**引文**
>>>

無監督LDA、PCA、k-means三種方法之間的的聯系及推導

本文轉載自查看原文 2020-05-07 23:24 572 機器學習

\(LDA\)是一種比較常見的有監督分類方法，常用於降維和分類任務中；而\(PCA\)是一種無監督降維技術；\(k\)-means則是一種在聚類任務中應用非常廣泛的數據預處理方法。
本文的主要寫作出發點是:探討無監督情況下，\(LDA\)的類內散度矩陣和類間散度矩陣與\(PCA\)和\(k\)-means之間的聯系。

1.常規有監督\(LDA\)的基本原理:

(1) \(LDA\)的目標函數:

關於\(LDA\)的產生及理論推導，大家參考：“線性判別分析LDA原理總結”，這篇文章已經講解地非常詳細，我在這里不再贅述。本文涉及到的\(LDA\)皆是多分類\(LDA\), 以矩陣形式書寫。
首先\(LDA\)的基本思想是：給定原始數據\(X\)（假設已經去中心化），求解一個正交投影子空間\(W\)，使得樣本經過子空間投影后，可以使類內散度矩陣\(S_w\)最小，類間散度矩陣\(S_b\)最大。即優化以下目標函數：

\[\begin{equation} \left\{\begin{array}{l} \min_{W^{T} W=I} \operatorname{Tr}\left(W^{T} S_{w} W\right) \\ \max_{W^{T} W=I} \operatorname{Tr}\left(W^{T} S_{b} W\right). \end{array} \right. \end{equation} \]

而上式中的類內散度矩陣\(S_w\)和類間散度矩陣\(S_b\)又滿足另一個條件：

\[\begin{equation} {S}_w + {S}_b = {S}_t, \end{equation} \]

這里，\({S}_t\)指的使整體散度矩陣。本文的出發點就是說明類內散度矩陣\({S}_t\)與\(PCA\)之間的聯系以及類間散度矩陣\({S}_w\)與\(k\)-means之間的關系。

<<<

**提供資料**
>>>

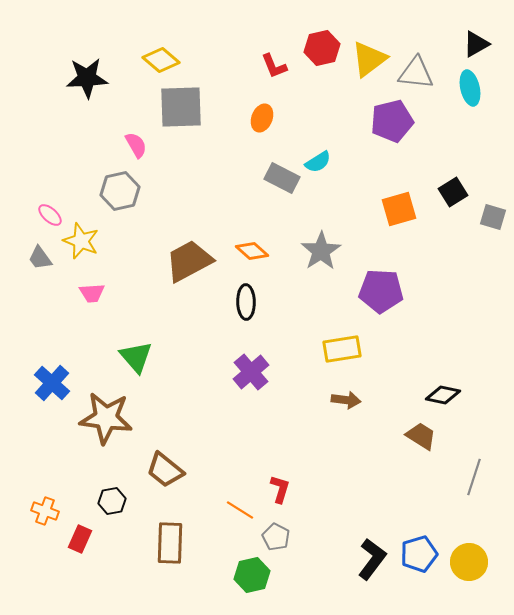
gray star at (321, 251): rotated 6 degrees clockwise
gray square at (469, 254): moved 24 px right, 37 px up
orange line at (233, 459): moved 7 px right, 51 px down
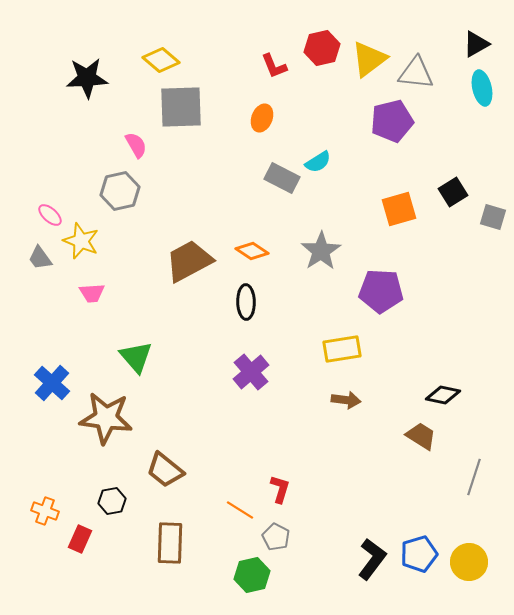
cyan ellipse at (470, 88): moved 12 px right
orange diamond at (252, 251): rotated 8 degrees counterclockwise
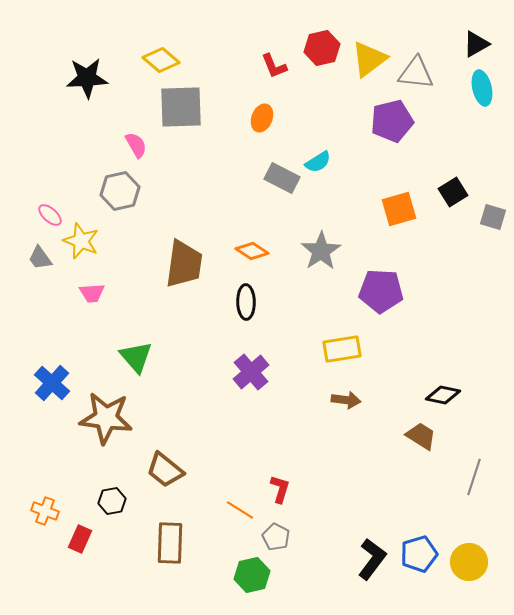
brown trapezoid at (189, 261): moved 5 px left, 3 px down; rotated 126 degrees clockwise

<<<

**書面任務**
(1) 列出引文提到的所有散度矩陣，並寫出各自的符號。
(2) 根據引文回答：
(a) PCA 被說成是哪一類技術？
(b) 本文涉及的 LDA 都是哪一種，以什麼形式書寫？
(c) 類內散度矩陣、類間散度矩陣與整體散度矩陣滿足什麼等式？
(3) 把引文中的這句話譯成英文：「LDA是一種比較常見的有監督分類方法，常用於降維和分類任務中；而PCA是一種無監督降維技術；k-means則是一種在聚類任務中應用非常廣泛的數據預處理方法。」

**題目解答**
(1)
類內散度矩陣 S_w
類間散度矩陣 S_b
整體散度矩陣 S_t

(2)
(a) 無監督降維技術。
(b) 都是多分類 LDA，以矩陣形式書寫。
(c) S_w + S_b = S_t。

(3) LDA is a fairly common supervised classification method, often used in dimensionality reduction and classification tasks; PCA, on the other hand, is an unsupervised dimensionality reduction technique; and k-means is a data preprocessing method that is very widely used in clustering tasks.